Look through the material below. Return exactly the lines from the one with "932 481 27.0" through the one with "492 40 181.0", both included.

Exercise inputs ::
>>
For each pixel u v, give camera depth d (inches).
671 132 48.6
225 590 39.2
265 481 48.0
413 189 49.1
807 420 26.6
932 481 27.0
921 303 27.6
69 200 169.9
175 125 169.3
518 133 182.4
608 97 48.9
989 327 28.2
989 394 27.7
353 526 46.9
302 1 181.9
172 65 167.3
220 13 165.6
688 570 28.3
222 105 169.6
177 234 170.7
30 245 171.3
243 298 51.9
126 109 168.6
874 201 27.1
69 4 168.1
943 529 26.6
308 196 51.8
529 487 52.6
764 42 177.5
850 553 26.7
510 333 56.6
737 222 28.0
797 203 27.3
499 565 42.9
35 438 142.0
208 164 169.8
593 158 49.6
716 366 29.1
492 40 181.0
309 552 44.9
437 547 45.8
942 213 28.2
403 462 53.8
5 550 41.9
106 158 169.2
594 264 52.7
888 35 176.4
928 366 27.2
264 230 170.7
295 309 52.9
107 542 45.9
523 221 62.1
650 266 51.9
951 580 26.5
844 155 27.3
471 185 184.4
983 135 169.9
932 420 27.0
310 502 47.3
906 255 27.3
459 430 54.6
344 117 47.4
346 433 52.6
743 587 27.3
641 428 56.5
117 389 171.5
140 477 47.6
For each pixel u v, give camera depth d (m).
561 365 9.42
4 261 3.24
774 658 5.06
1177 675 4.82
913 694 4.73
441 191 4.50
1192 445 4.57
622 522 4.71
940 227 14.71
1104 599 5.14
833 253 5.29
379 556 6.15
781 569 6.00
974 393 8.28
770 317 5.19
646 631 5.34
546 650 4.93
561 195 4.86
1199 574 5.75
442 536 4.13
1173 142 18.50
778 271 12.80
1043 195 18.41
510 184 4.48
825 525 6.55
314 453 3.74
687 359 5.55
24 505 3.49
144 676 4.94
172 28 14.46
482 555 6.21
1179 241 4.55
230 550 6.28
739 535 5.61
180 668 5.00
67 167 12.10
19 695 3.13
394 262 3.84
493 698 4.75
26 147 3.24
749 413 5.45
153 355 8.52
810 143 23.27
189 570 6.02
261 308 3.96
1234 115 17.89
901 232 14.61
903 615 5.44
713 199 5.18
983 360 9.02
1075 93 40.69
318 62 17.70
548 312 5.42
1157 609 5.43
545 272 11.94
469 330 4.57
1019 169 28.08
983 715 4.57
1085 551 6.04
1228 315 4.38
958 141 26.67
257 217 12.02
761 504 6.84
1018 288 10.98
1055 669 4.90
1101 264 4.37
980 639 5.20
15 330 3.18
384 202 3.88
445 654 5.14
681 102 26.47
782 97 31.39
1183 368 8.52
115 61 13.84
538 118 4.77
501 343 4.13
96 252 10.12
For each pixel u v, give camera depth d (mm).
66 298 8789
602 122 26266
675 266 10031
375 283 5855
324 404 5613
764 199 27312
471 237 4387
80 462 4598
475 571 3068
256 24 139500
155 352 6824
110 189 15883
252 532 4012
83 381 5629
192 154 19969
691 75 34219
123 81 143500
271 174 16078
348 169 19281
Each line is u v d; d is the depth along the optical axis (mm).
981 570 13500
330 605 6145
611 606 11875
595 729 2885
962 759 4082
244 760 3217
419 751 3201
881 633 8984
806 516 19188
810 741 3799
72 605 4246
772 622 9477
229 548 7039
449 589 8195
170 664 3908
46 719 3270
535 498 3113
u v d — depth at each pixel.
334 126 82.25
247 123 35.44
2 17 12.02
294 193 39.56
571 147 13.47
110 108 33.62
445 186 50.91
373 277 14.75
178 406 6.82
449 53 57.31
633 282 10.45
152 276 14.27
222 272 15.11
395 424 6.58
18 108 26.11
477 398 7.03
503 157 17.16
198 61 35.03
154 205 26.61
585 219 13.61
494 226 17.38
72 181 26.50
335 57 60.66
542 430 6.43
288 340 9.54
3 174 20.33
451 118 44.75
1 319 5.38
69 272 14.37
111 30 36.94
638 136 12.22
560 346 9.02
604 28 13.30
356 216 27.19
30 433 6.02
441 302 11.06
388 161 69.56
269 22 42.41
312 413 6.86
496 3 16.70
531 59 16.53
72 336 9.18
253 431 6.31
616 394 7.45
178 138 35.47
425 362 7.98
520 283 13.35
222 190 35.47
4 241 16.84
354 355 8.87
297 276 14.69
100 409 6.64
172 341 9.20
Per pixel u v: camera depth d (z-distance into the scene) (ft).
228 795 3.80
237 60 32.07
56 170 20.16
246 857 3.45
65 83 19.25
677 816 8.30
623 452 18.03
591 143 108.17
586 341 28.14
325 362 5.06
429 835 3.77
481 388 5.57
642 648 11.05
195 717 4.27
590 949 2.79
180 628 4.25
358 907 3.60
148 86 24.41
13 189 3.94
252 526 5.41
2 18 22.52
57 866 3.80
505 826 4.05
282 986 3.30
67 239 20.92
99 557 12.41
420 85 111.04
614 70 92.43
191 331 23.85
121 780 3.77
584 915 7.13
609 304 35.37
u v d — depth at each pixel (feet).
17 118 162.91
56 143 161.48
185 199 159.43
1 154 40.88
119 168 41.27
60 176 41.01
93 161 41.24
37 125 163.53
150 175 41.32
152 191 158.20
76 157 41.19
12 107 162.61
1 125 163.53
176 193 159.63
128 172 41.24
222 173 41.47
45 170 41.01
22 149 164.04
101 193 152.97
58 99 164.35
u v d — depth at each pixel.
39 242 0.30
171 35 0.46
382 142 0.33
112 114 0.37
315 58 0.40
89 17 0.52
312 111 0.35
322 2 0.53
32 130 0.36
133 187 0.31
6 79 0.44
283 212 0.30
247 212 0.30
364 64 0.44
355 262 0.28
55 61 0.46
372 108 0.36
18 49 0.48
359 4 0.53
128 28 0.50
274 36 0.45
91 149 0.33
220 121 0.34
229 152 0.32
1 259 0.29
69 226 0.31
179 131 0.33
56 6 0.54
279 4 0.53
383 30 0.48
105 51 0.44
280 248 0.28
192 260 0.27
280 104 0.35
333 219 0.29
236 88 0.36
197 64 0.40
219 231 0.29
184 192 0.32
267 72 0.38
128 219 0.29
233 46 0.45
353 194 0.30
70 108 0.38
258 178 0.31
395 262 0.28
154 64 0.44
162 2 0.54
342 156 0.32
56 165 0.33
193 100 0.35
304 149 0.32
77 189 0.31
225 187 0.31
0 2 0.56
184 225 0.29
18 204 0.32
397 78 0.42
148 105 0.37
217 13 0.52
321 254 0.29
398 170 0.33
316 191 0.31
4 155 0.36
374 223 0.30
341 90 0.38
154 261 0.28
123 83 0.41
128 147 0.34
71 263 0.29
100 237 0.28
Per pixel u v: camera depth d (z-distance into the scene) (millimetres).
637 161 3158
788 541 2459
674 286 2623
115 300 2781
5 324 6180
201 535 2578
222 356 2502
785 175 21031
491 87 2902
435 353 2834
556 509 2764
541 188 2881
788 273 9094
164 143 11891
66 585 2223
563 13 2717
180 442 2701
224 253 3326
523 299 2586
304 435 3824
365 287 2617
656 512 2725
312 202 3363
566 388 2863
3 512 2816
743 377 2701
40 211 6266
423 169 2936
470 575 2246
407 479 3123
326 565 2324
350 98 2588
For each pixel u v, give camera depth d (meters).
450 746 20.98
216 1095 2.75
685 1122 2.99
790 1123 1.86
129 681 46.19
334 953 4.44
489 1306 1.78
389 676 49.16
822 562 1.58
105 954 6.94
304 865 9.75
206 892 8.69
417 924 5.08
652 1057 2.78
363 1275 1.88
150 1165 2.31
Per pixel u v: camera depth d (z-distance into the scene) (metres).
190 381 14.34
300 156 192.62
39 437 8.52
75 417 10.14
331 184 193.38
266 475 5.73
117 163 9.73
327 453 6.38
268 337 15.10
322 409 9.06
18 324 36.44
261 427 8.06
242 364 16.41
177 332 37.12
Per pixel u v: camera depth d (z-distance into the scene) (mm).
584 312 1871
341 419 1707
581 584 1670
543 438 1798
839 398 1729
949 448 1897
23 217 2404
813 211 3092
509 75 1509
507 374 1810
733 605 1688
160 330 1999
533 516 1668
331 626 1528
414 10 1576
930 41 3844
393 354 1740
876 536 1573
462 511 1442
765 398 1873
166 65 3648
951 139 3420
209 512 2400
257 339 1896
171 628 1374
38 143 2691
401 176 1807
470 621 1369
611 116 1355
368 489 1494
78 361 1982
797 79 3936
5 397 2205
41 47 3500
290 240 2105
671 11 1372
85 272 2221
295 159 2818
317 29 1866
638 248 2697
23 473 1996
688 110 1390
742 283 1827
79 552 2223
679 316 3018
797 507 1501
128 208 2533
<<
Solution for this task ::
932 481 27.0
921 303 27.6
69 200 169.9
175 125 169.3
518 133 182.4
608 97 48.9
989 327 28.2
989 394 27.7
353 526 46.9
302 1 181.9
172 65 167.3
220 13 165.6
688 570 28.3
222 105 169.6
177 234 170.7
30 245 171.3
243 298 51.9
126 109 168.6
874 201 27.1
69 4 168.1
943 529 26.6
308 196 51.8
529 487 52.6
764 42 177.5
850 553 26.7
510 333 56.6
737 222 28.0
797 203 27.3
499 565 42.9
35 438 142.0
208 164 169.8
593 158 49.6
716 366 29.1
492 40 181.0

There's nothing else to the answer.